On 22/01/2024 19:23, Robert Haas wrote:
> In the case of this particular patch, I think the problem is that
> there's no consensus on the design. There's not a ton of debate on
> this thread, but thread [1] linked in the original post contains a lot
> of vigorous debate about what the right thing to do is here and I
> don't believe we reached any meeting of the minds.
Yeah, so it seems.
> It looks like I never replied to
> https://www.postgresql.org/message-id/20221019192130.ebjbycpw6bzjry4v%40awork3.anarazel.de
> but, FWIW, I agree with Andres that applying the same technique to
> multiple fields that are stored together (DB OID, TS OID, rel #, block
> #) is unlikely in practice to produce many cases that regress. But the
> question for this thread is really more about whether we're OK with
> using ad-hoc bit swizzling to reduce the size of xlog records or
> whether we want to insist on the use of a uniform varint encoding.
> Heikki and Andres both seem to favor the latter.
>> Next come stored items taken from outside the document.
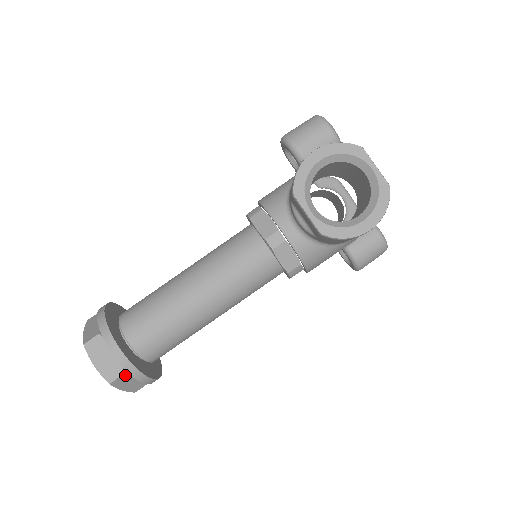
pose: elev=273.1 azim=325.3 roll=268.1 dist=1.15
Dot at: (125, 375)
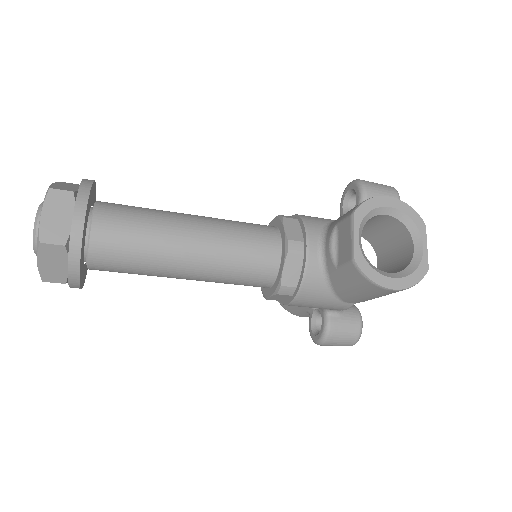
Dot at: (62, 248)
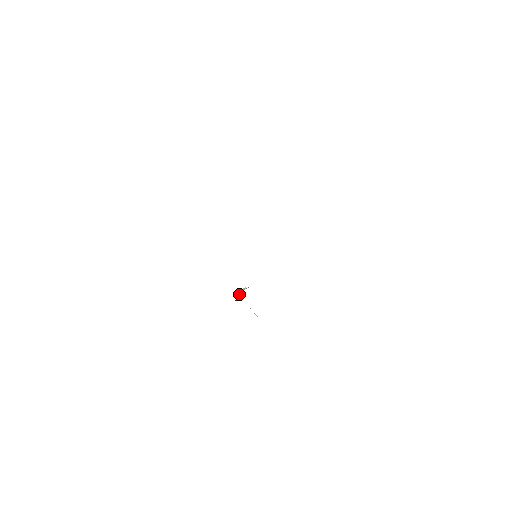
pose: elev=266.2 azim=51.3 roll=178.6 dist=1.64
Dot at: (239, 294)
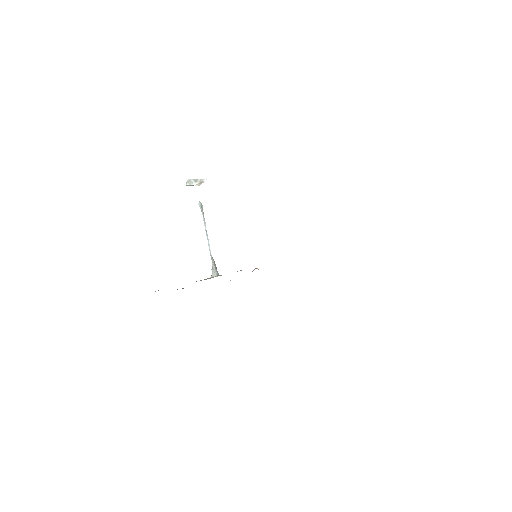
Dot at: (203, 214)
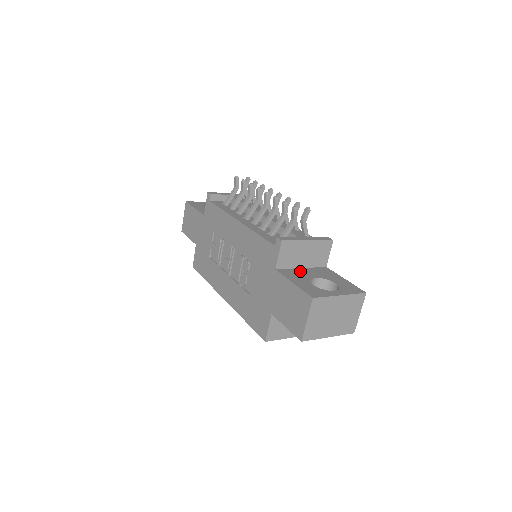
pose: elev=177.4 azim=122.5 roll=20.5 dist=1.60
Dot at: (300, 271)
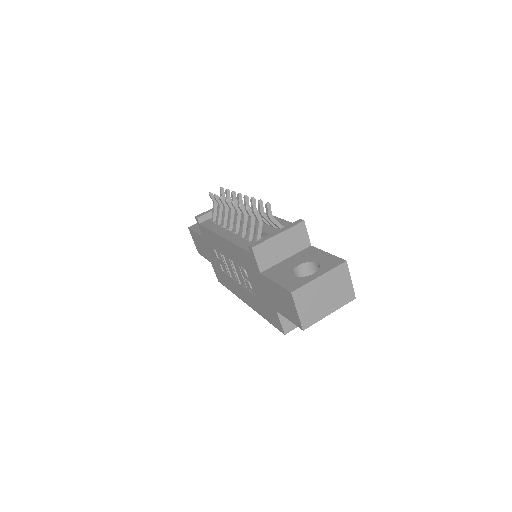
Dot at: (284, 264)
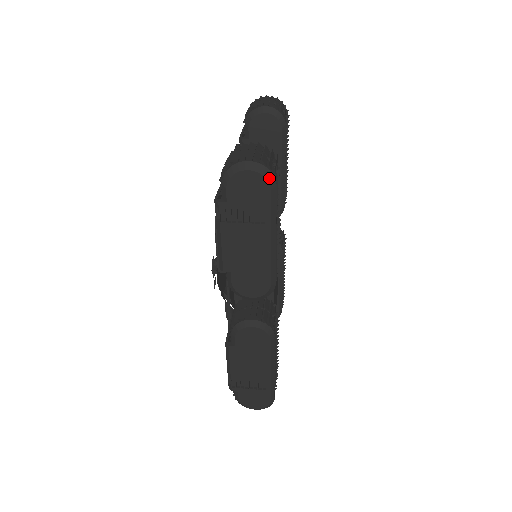
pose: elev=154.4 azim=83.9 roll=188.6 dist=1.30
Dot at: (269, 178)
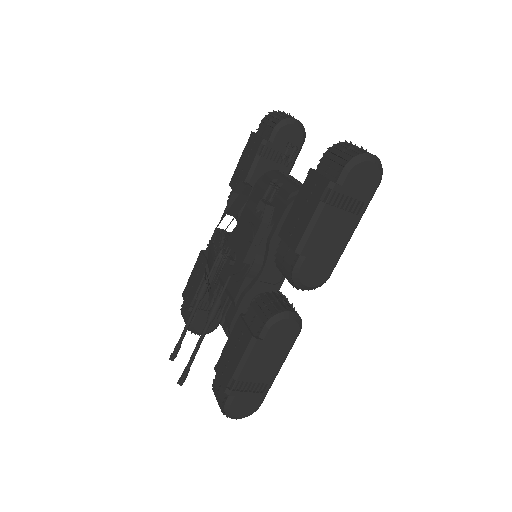
Dot at: (381, 175)
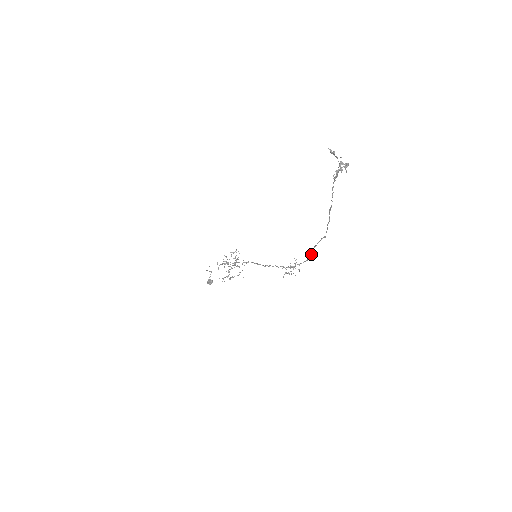
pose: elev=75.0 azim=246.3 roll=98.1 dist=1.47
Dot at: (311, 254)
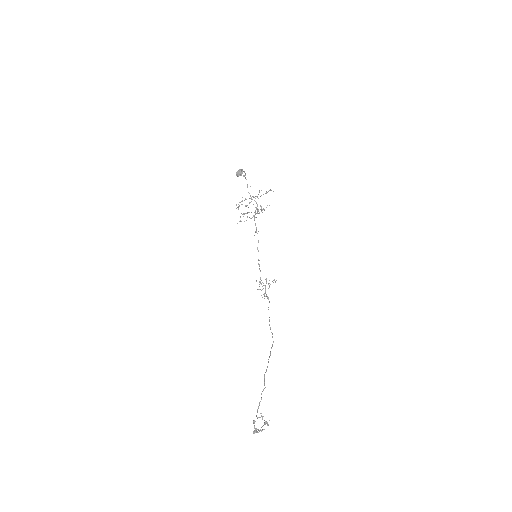
Dot at: (269, 317)
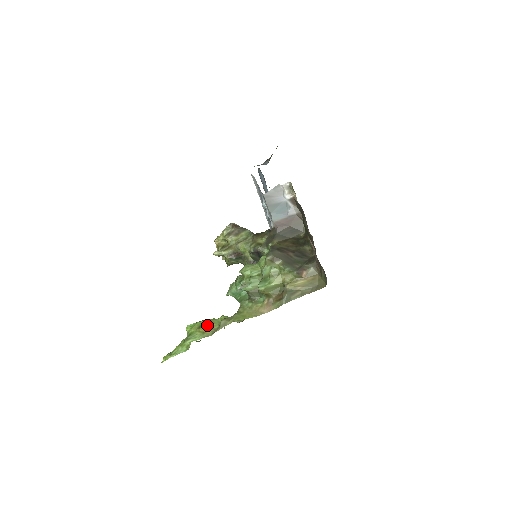
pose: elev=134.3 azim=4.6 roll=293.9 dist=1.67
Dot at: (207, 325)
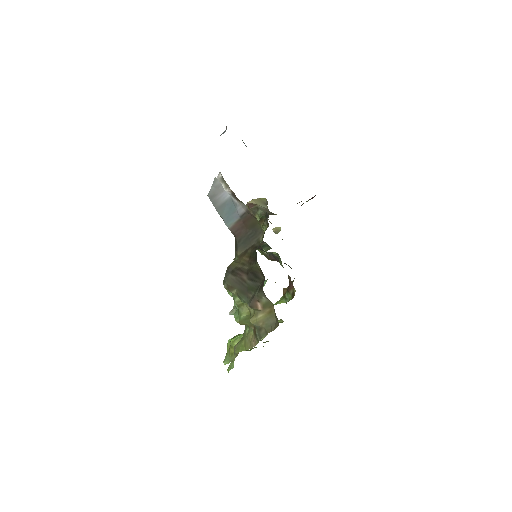
Dot at: (233, 346)
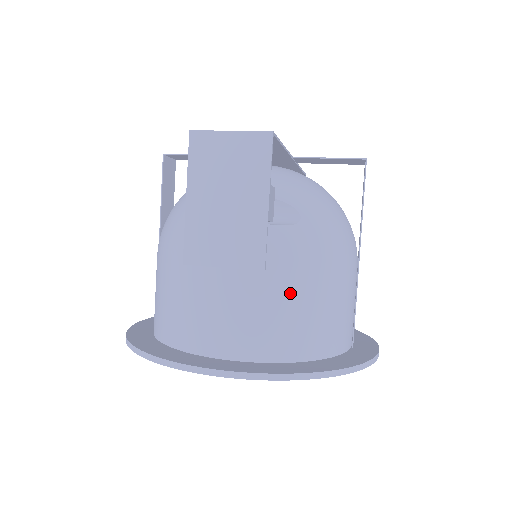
IIRC, I was initially
> more optimistic about ad-hoc bit swizzling being a potentially
> acceptable technique, but I'm not convinced enough about it to argue
> against two very smart committers both of whom know more about
> micro-optimizing performance than I do, and nobody else seems to
> making this argument on this thread either, so I just don't really see
> how this patch is ever going to go anywhere in its current form.
I don't have a clear idea of how to proceed with this either. Some
thoughts I have:
Using varint encoding makes sense for length fields. The common values
are small, and if a length of anything is large, then the size of the
length field itself is insignificant compared to the actual data.
I don't like using varint encoding for OID. They might be small in
common cases, but it feels wrong to rely on that. They're just arbitrary
numbers. We could pick them randomly, it's just an implementation detail
that we use a counter to choose the next one. I really dislike the idea
that someone would do a pg_dump + restore, just to get smaller OIDs and
smaller WAL as a result.
It does make sense to have a fast-path (small-path?) for 0 OIDs though.
To shrink OIDs fields, you could refer to earlier WAL records. A special
value for "same relation as in previous record", or something like that.
Now we're just re-inventing LZ-style compression though. Might as well
use LZ4 or Snappy or something to compress the whole WAL stream. It's a
bit tricky to get the crash-safety right, but shouldn't be impossible.
Has anyone seriously considered implementing wholesale compression of WAL?